**YOUR OBJECTIVE:**
Scan the records for the string "major" and copy every line that holds it.

**EXERCISE MATERIALS:**
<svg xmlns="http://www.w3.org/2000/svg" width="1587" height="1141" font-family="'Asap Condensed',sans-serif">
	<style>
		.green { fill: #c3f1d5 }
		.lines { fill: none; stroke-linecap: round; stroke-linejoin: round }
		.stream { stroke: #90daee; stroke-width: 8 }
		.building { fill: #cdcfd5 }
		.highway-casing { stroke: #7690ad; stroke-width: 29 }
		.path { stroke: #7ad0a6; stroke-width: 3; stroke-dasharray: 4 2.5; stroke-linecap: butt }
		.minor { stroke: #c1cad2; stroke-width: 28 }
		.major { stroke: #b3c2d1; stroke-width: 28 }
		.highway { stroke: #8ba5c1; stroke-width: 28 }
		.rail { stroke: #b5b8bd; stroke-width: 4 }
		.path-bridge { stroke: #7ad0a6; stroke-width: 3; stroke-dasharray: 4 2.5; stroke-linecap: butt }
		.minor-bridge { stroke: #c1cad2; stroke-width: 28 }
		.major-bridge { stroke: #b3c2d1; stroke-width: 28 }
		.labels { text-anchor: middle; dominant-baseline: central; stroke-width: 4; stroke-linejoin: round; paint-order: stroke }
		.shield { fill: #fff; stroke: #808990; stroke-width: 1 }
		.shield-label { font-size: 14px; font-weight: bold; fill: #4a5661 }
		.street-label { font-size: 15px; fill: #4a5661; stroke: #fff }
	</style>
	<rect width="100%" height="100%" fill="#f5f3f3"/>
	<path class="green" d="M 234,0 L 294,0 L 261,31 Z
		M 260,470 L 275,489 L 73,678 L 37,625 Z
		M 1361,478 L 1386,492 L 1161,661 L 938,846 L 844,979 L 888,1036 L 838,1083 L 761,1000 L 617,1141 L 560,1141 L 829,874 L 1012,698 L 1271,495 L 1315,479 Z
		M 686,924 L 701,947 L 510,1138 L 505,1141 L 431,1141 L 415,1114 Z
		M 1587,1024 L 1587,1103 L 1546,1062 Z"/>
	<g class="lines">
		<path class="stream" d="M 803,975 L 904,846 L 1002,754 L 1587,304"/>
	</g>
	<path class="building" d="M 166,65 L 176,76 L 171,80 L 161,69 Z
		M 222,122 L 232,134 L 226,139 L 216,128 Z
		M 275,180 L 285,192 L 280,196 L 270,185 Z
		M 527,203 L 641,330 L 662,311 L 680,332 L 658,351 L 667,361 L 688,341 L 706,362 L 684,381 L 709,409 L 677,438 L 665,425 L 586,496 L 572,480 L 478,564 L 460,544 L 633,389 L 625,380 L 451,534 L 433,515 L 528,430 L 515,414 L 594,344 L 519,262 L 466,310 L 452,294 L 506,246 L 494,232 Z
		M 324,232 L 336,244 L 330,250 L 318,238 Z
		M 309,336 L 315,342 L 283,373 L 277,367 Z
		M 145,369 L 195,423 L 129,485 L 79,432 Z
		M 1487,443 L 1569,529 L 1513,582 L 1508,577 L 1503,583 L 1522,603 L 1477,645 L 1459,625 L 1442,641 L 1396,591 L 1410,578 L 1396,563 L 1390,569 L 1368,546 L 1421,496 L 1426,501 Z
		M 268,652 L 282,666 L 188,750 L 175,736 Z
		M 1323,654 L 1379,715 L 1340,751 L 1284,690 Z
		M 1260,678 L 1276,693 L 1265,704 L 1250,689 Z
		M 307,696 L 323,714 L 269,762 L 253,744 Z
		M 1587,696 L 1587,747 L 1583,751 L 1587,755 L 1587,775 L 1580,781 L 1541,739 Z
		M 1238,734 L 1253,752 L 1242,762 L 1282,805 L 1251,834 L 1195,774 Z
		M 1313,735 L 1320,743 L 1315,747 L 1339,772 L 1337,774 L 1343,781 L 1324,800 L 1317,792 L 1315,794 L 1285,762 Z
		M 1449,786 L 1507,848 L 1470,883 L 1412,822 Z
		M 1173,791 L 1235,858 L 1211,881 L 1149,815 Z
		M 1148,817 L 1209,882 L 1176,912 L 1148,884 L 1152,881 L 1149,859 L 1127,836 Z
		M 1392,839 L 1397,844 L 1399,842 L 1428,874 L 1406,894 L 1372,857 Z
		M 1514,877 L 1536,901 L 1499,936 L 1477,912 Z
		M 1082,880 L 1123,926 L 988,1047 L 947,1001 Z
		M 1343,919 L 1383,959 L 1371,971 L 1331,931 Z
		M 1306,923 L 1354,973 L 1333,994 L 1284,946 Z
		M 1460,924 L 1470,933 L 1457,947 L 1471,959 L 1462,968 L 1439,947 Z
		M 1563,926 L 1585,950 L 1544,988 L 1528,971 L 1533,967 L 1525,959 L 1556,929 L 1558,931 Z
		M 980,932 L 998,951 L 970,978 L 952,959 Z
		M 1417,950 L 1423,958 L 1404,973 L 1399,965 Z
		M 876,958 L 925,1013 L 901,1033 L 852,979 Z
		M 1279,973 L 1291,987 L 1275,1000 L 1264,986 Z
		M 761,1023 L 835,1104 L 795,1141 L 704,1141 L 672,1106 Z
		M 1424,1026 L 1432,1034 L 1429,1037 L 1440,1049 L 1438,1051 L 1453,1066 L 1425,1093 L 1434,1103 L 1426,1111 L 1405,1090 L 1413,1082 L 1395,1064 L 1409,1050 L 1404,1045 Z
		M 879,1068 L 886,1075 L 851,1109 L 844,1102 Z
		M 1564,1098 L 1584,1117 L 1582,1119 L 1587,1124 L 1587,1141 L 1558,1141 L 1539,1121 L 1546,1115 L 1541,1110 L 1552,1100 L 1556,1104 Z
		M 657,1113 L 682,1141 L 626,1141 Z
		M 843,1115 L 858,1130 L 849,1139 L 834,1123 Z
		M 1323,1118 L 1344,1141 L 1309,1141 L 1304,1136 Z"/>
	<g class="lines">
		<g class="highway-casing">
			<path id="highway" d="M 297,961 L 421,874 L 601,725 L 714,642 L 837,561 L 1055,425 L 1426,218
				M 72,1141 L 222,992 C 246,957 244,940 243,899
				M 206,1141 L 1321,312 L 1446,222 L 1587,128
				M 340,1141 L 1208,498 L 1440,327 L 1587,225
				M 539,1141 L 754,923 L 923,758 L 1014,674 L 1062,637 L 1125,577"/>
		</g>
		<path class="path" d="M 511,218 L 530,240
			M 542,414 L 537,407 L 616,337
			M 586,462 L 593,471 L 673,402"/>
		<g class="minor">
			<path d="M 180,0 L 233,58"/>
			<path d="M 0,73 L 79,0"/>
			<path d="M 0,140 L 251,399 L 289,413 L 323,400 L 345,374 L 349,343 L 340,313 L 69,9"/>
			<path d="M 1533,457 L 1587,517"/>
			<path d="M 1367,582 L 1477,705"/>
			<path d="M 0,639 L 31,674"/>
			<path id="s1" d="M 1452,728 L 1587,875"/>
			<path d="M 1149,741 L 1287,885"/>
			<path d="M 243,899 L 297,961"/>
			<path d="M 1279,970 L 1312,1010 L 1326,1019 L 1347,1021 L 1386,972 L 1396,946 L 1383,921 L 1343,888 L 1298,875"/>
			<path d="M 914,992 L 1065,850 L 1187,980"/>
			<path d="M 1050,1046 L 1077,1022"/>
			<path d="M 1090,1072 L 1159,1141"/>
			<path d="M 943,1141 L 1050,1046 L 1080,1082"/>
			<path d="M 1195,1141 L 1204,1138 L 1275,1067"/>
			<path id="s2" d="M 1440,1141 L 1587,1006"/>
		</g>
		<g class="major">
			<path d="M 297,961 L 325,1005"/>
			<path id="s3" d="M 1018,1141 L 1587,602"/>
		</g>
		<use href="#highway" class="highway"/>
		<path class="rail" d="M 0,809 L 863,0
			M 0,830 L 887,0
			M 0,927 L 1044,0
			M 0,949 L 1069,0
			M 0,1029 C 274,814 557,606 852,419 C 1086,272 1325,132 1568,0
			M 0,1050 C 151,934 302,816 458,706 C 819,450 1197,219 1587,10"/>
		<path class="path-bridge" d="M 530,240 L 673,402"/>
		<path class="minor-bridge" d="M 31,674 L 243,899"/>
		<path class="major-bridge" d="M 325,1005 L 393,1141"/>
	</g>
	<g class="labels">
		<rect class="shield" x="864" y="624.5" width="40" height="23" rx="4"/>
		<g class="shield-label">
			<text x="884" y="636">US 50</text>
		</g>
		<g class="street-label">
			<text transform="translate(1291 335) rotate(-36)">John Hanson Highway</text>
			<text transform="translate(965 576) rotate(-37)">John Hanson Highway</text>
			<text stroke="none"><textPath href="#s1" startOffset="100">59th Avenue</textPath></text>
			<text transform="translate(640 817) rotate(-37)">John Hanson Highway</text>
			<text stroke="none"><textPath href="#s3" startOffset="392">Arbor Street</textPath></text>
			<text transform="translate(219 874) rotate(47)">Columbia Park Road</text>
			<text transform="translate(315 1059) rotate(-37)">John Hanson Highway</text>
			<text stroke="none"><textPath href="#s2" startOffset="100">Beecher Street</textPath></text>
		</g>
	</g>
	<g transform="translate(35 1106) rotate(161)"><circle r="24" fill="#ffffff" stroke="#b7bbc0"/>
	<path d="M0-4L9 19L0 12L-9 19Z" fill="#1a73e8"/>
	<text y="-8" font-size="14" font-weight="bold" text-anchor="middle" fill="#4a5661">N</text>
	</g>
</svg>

**RESPONSE TO THIS EXERCISE:**
		.major { stroke: #b3c2d1; stroke-width: 28 }
		.major-bridge { stroke: #b3c2d1; stroke-width: 28 }
		<g class="major">
		<path class="major-bridge" d="M 325,1005 L 393,1141"/>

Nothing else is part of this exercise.